The investigation focuses on the spiders and is designed to study the differences between webs spun in the space-based experiment and the earth-based control experiment. Students will be asked to do a variety of activities including measurement of the growth of the spider and observing and recording the web spinning process in microgravity.
Fruit Flies In Space
This virtual mission “Fruit Flies in Space” was part of the payload on NASA’s STS 134 flight. It is a biology based mission which focuses on the Fruit Fly Drosophila melanogaster and uses actual photographs, video and data downlinked from the International Space Station.
The mission is designed to have students support the work of NASA scientist Dr. Sharmila Bhattacharya, Head of the Biomodel Performance and Behavior Laboratory at NASA Ames Research Center, as she studies the effects of microgravity on the development, behavior and movement of this organism.
Butterflies In Space
Launched to the International Space Station aboard NASA’s mission STS-129, this activity focuses on the ability of “Painted Lady Butterflies”, Vanessa cardui to “pupate” in microgravity.

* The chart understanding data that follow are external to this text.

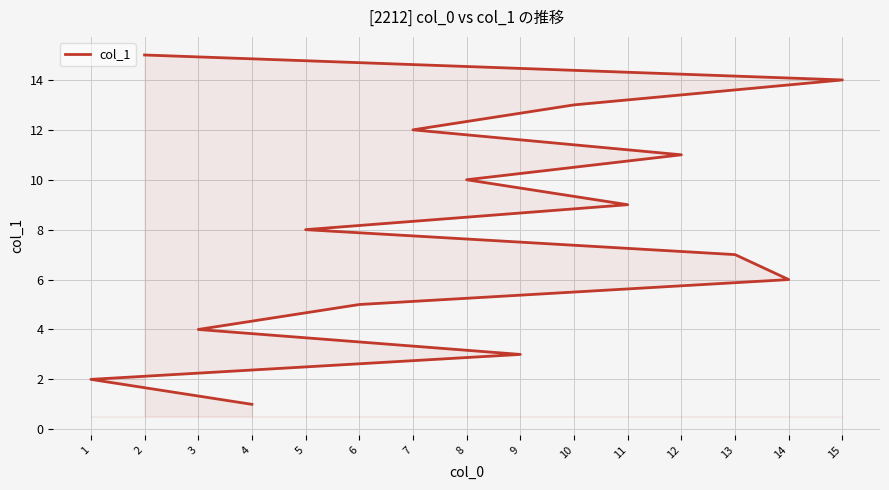

The chart shows a value of 4 at 3. True or false?

True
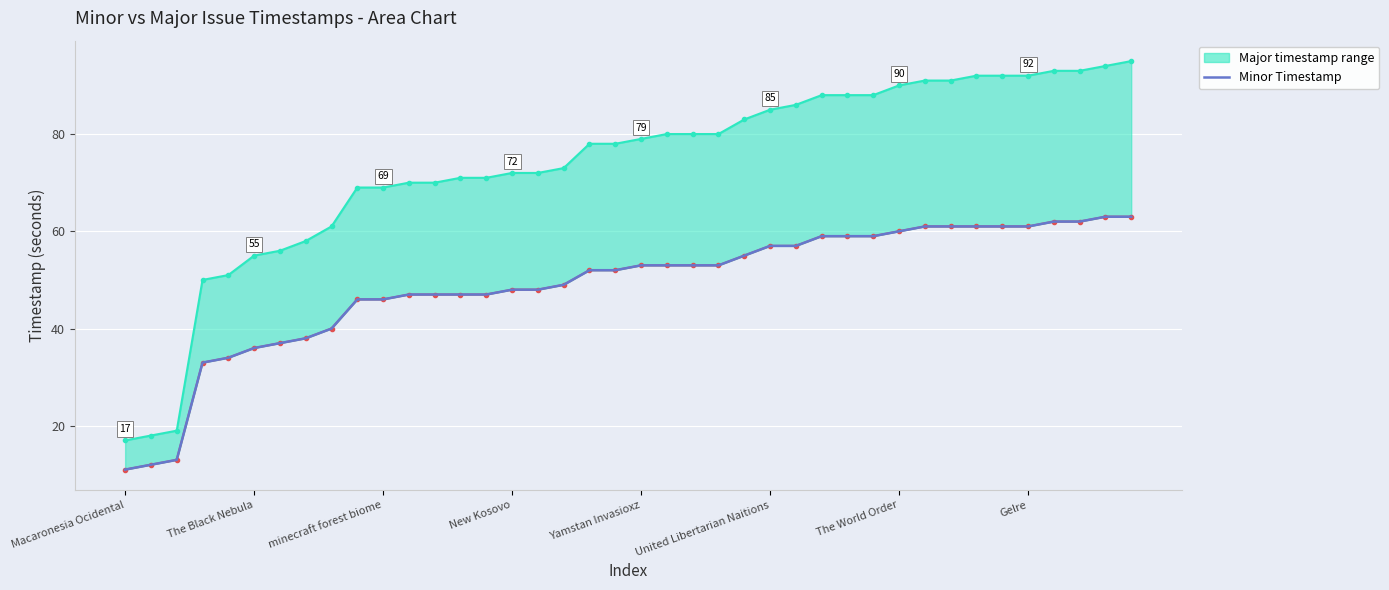

True or false: the data shows 53 at 23.

True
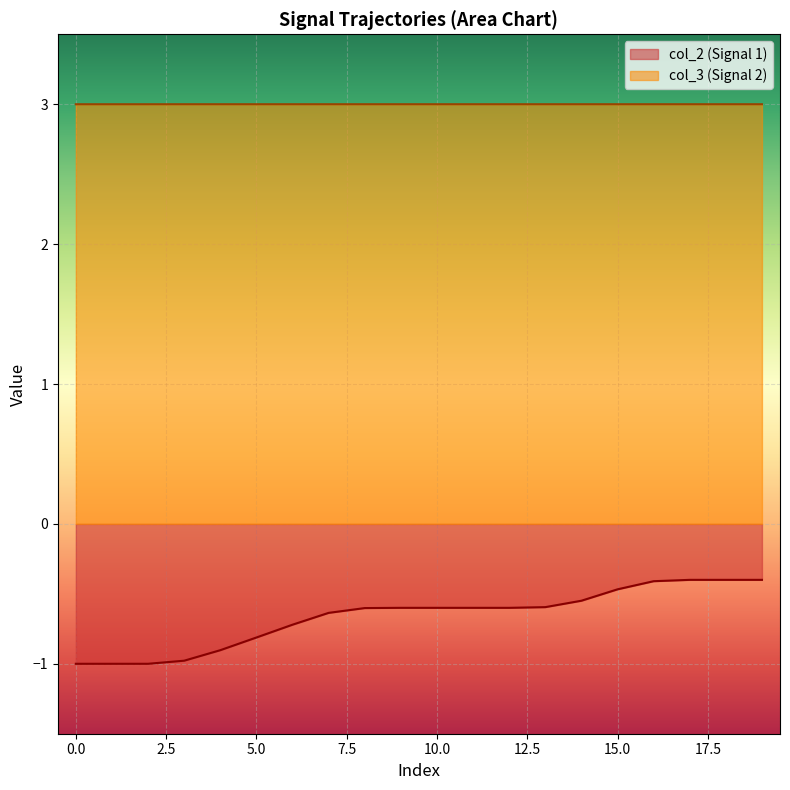

True or false: col_53 has a value of 0.2 at 1.

False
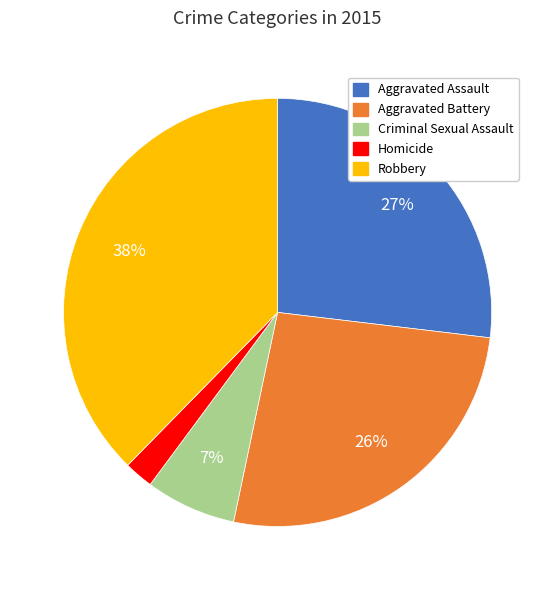

To the nearest percent, what is the average slice percentage?

20%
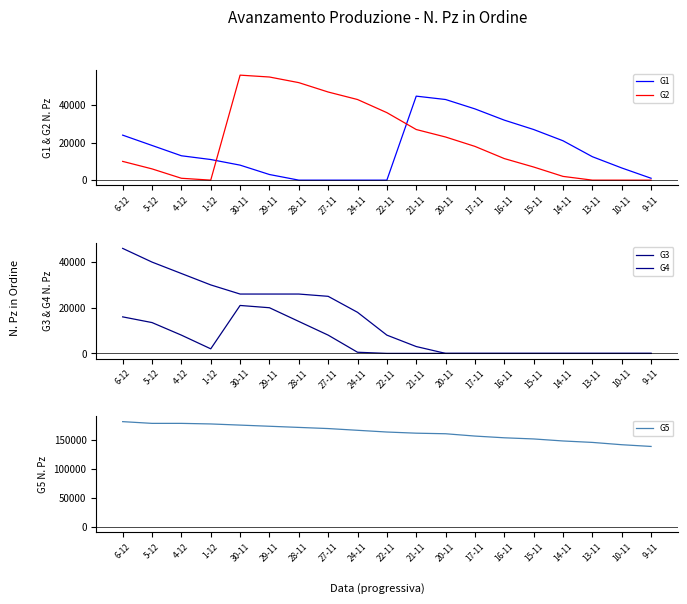

What is the sum of the G5 values at 1-12 and 20-11?

339000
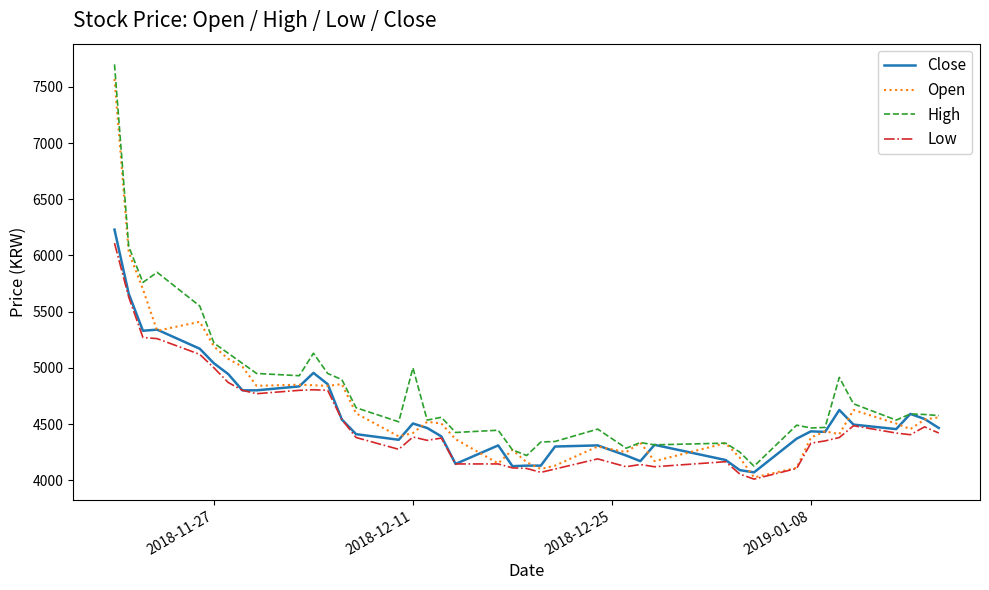

True or false: High and Low cross at least once.

False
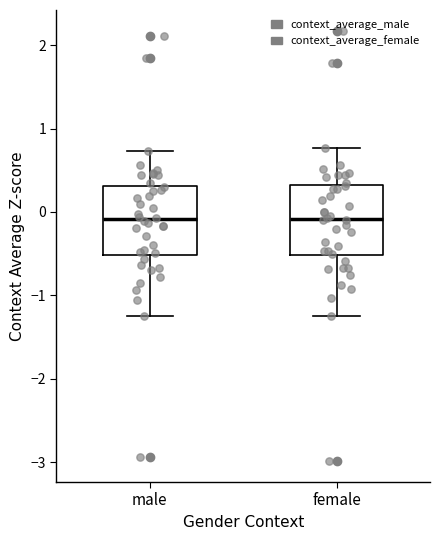

Reading left to right, read every box against the y-axis: the position of its median line, the range the box covers, and the ends of its whiskers. The values are not printed on the chart, so give them approximately, as read against the axis.

male: median -0.1, box -0.5 to 0.3, whiskers -1.3 to 0.7
female: median -0.1, box -0.5 to 0.3, whiskers -1.2 to 0.8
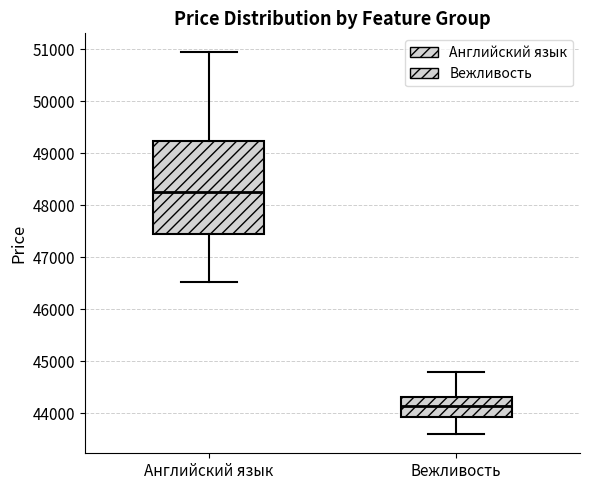

Where does the median line of the box for Вежливость sit on the y-axis? The values are not printed on the chart, so give them approximately, as read against the axis.

44100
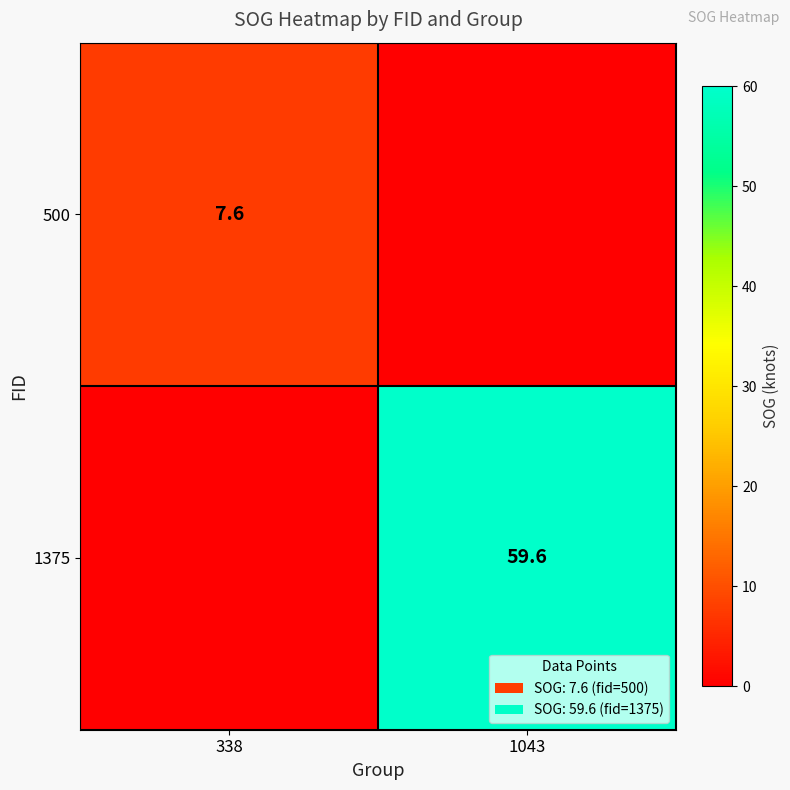

Is the value of 500 at 338 greater than the value of 1375 at 1043?

No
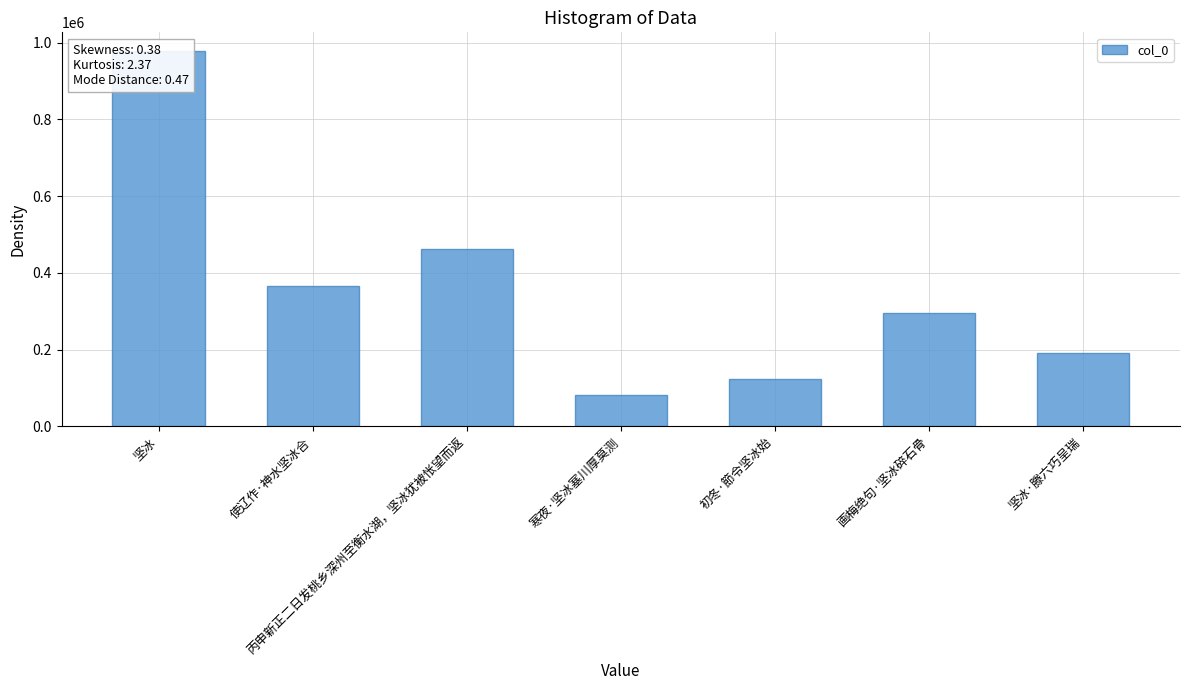

What is the label of the 3rd bar from the right?

初冬·節令坚冰始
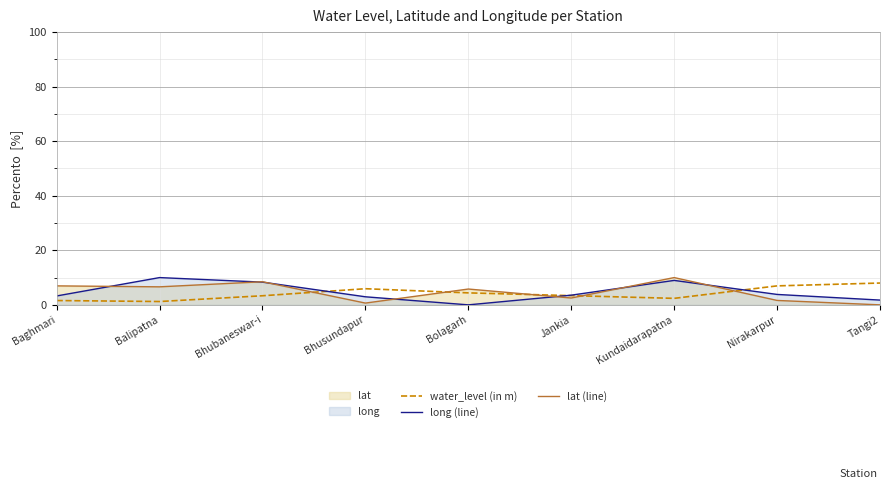

Where do long (line) and lat (line) first cross each other?

Baghmari and Balipatna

This activity supports the research of the Butterfly Pavilion at Westminster, CO. Students construct a butterfly habitat in the classroom mimicking the structure and conditions of the “in-flight” habitat aboard the International Space Station.
Silicate Gardens In Space
Orion’s Quest “Silicate Gardens in Space” virtual mission is a chemistry-based research study in support of the work of crystallographers Dr. Julyan Cartwright and Dr. C. Ignacio Sainz Diaz at the Laboratory for the Study of Crystallography in Granada, Spain.
This investigation combines two experiments that were part of the payloads of NASA’s space shuttle Endeavour missions STS-118 and STS-123. Both flights delivered their experiments to the International Space Station (ISS).